The Mudcat Café TM
Thread #111189   Message #2364864
Posted By: Jim Carroll
13-Jun-08 - 05:51 AM
Thread Name: Folk vs Folk
Subject: RE: Folk vs Folk
Tom,
The basic difference between folk and non folk material is that with the former it is highly unlikely that you can trace the author, even when the song appears in print. The ballad sheets were very much a part of the oral process.
The singer we recorded who sold the ballads described in detail how he got them printed by reciting them over the counter at a local printers.
The best seller he could remember was 'The Blind Beggar' - author unknown, probably from the first half of 17th century London (and nearing 100 verses long in its early printed forms). This was probably the most popular song we found among Travellers. This, with most of the songs he sold, came from his parents and other Travellers and were largely from the folk repertoire - again, authors unknown.

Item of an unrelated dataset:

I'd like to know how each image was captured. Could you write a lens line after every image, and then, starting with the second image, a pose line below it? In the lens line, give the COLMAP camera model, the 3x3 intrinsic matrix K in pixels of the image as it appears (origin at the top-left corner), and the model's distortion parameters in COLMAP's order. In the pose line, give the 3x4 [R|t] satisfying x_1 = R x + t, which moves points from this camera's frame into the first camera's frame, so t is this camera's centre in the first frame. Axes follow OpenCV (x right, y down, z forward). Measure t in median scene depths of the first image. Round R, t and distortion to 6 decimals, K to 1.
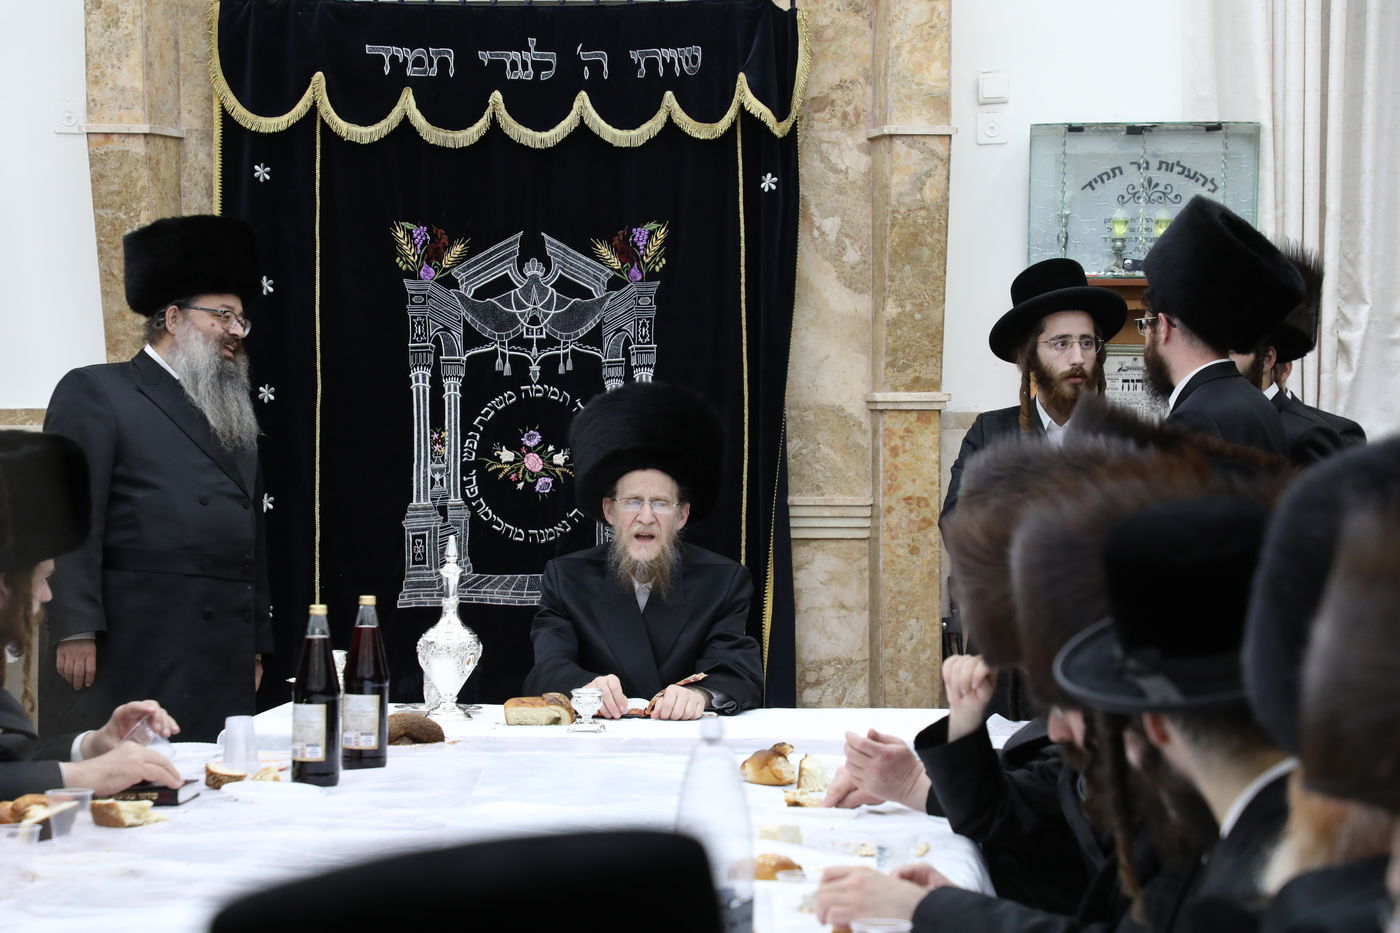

It is of course quite likely that songs which entered the folk repertoire started their lives on the broadside presses, but the opposite was equally likely to be the case - I wouldn't like to be the one to have to sort it out.
The point in all this is that the act of folk singing at its best was creative and adaptive rather than interpretive.
For me, it leads back to ballad scholar David Buchan's (unproven but interesting) theory that there were no set texts to the ballads, rather, the singers re-composed them each time they sang them, using existing forms and commonplaces.
Why on earth 'in spite of the tender mercies of the singers'. Doesn't this imply that the best version of the song was the first one? I'm just working my way through a large collection of Irish Emigration songs, most of which the editor took from broadsides and early songsters which fed into the singing tradition here. It is fascinating to compare the often stilted and awkward printed texts to the sung versions we have recorded.
MacColl said everything I would want to say, had I the ability, at the end of 'The Song Carriers'.
"Well, there they are; the songs of our people. Some of them have been centuries in the making; some were undoubtedly born on the broadside presses. Some have the marvelous perfection of stones shaped by the sea's movement; others are as brash as a cup-final crowd.
They were made by professional bards and by unknown poets of the plough-stilts and the hand-loom.
They are tender, harsh, passionate, ironical, simple, profound; as varied indeed as the landscape of this island.
We are all indebted to the Harry Coxs and Phil Tanners, to Colm Keane and Maggie McDonagh, to Belle Stewart and Jessie Murray and all the sweet and raucous unknown singers who have helped to carry our peoples' songs across the centuries."